A Baixa do São José amanheceu em silêncio. Neste sábado (7), o Festival de Parintins perdeu uma de suas mentes mais brilhantes com a partida de Tadeu Garcia, aos 68 anos. O compositor, que travava uma batalha contra o câncer em São Paulo, deixa órfã uma legião de torcedores encarnados que aprenderam a ver o boi evoluir sob o compasso de suas poesias.

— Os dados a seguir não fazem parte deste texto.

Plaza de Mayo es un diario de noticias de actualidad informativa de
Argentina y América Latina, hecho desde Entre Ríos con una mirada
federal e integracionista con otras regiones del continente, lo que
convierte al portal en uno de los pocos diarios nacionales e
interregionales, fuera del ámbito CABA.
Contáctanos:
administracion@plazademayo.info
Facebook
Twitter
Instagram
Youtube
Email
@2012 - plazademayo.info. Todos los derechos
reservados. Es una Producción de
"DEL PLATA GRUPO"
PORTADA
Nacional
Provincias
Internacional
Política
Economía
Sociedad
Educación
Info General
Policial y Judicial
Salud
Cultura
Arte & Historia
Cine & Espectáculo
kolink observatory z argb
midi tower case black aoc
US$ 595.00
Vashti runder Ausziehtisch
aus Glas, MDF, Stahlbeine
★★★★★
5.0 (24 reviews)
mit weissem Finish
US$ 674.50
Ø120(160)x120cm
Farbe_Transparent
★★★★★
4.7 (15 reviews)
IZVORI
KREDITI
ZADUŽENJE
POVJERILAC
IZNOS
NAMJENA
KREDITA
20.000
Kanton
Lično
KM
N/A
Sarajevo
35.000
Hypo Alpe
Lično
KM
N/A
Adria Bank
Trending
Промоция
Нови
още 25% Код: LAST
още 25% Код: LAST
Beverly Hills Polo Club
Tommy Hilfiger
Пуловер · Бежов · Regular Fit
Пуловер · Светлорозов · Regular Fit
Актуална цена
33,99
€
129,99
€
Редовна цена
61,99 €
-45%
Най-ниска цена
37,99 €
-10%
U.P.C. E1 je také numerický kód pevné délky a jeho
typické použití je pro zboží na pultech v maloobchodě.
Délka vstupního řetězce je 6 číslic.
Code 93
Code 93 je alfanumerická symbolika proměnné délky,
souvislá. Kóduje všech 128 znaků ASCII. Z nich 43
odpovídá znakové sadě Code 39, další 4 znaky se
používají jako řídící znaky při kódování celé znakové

Tadeu não era apenas um compositor; ele era o arquiteto da “Evolução”. Desde 1995, sua caneta deu ritmo ao momento mais crucial do Garantido na arena, criando uma sequência histórica de toadas que se tornaram hinos. De “Evolução” (1995) até a recente “Décima Oitava Evolução” (2025), Garcia soube como ninguém traduzir o sentimento do “povão” em notas musicais.
Obras como Encontro dos Povos, Rubro Coração e Alma de Guerreiro não apenas venceram festivais, mas moldaram a identidade cultural da região, unindo o erudito ao popular de forma humana e visceral.
Vozes de gratidão
A despedida ecoou forte nas redes sociais. Israel Paulain, apresentador do Garantido, destacou a capacidade de Tadeu em transformar arena em sentimento puro: “Seu legado continuará ecoando naquela arena sagrada”, pontuou em nota emocionada.

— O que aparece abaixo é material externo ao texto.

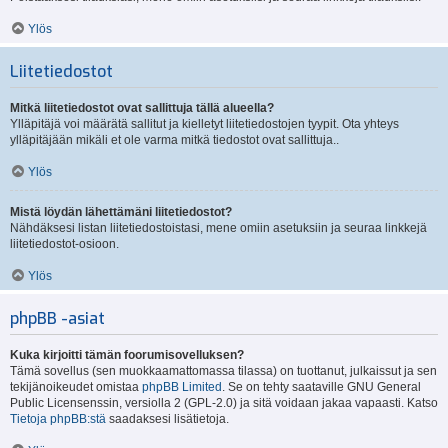
Ylös
Liitetiedostot
Mitkä liitetiedostot ovat sallittuja tällä alueella?
Ylläpitäjä voi määrätä sallitut ja kielletyt liitetiedostojen tyypit. Ota yhteys
ylläpitäjään mikäli et ole varma mitkä tiedostot ovat sallittuja..
Ylös
Mistä löydän lähettämäni liitetiedostot?
Nähdäksesi listan liitetiedostoistasi, mene omiin asetuksiin ja seuraa linkkejä
liitetiedostot-osioon.
Ylös
phpBB -asiat
Kuka kirjoitti tämän foorumisovelluksen?
Tämä sovellus (sen muokkaamattomassa tilassa) on tuottanut, julkaissut ja sen
tekijänoikeudet omistaa
phpBB Limited
. Se on tehty saataville GNU General
Public Licensenssin, versiolla 2 (GPL-2.0) ja sitä voidaan jakaa vapaasti. Katso
Tietoja phpBB:stä
saadaksesi lisätietoja.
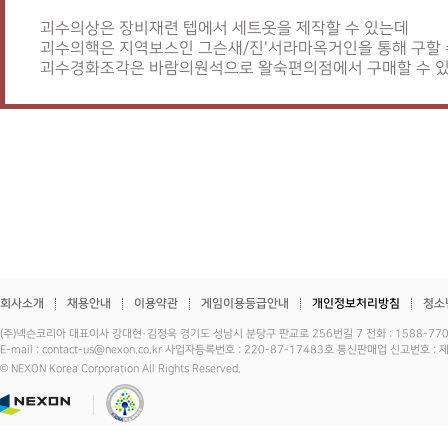
괴수의상은 장비재련 텝에서 세트옷을 제작할 수 있는데
괴수의핵은 지역보스인 그슨새/진'서라마옥거인을 통해 구할 
괴수경화조각은 바람의원석으로 왈숙편의점에서 구매할 수 있
회사소개
채용안내
이용약관
게임이용등급안내
개인정보처리방침
청소
(주)넥슨코리아 대표이사 강대현·김정욱 경기도 성남시 분당구 판교로 256번길 7 전화 : 1588-7701 
E-mail : contact-us@nexon.co.kr 사업자등록번호 : 220-87-17483호 통신판매업 신고번호 
© NEXON Korea Corporation All Rights Reserved.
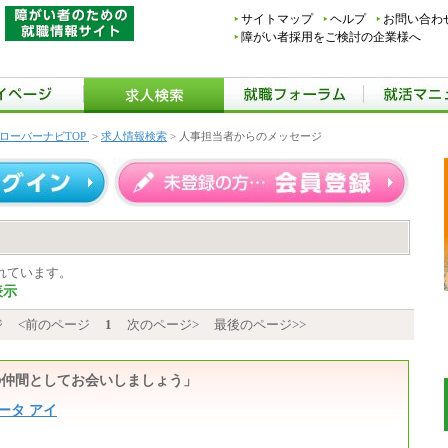
サイトマップ
ヘルプ
お問い合わ
障がい者採用をご検討の企業様へ
ローバーナビTOP
>
求人情報検索
> 人事担当者からのメッセージ
れています。
表示
ジ
<前のページ
1
次のページ>
最後のページ>>
クトの仲間としてお会いしましょう」
ータ アイ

Já David Assayag, a voz que imortalizou muitos dos versos de Garcia, relembrou a parceria que atravessou décadas, desde o final dos anos 80. Para David, partiu um “irmão de vida e de carreira”. O respeito ao artista transcendeu cores: o Boi Caprichoso também manifestou pesar, relembrando a composição “Noite de Esplendor”, presente em sua discografia, provando que a arte de Tadeu era maior que qualquer rivalidade.
Em sinal de respeito, o Boi Garantido cancelou o ensaio da Batucada em Parintins. O mestre das evoluções “atravessou o grande rio”, mas suas toadas permanecem vivas, garantindo que o coração rubro continue batendo no ritmo que ele tão bem ensinou.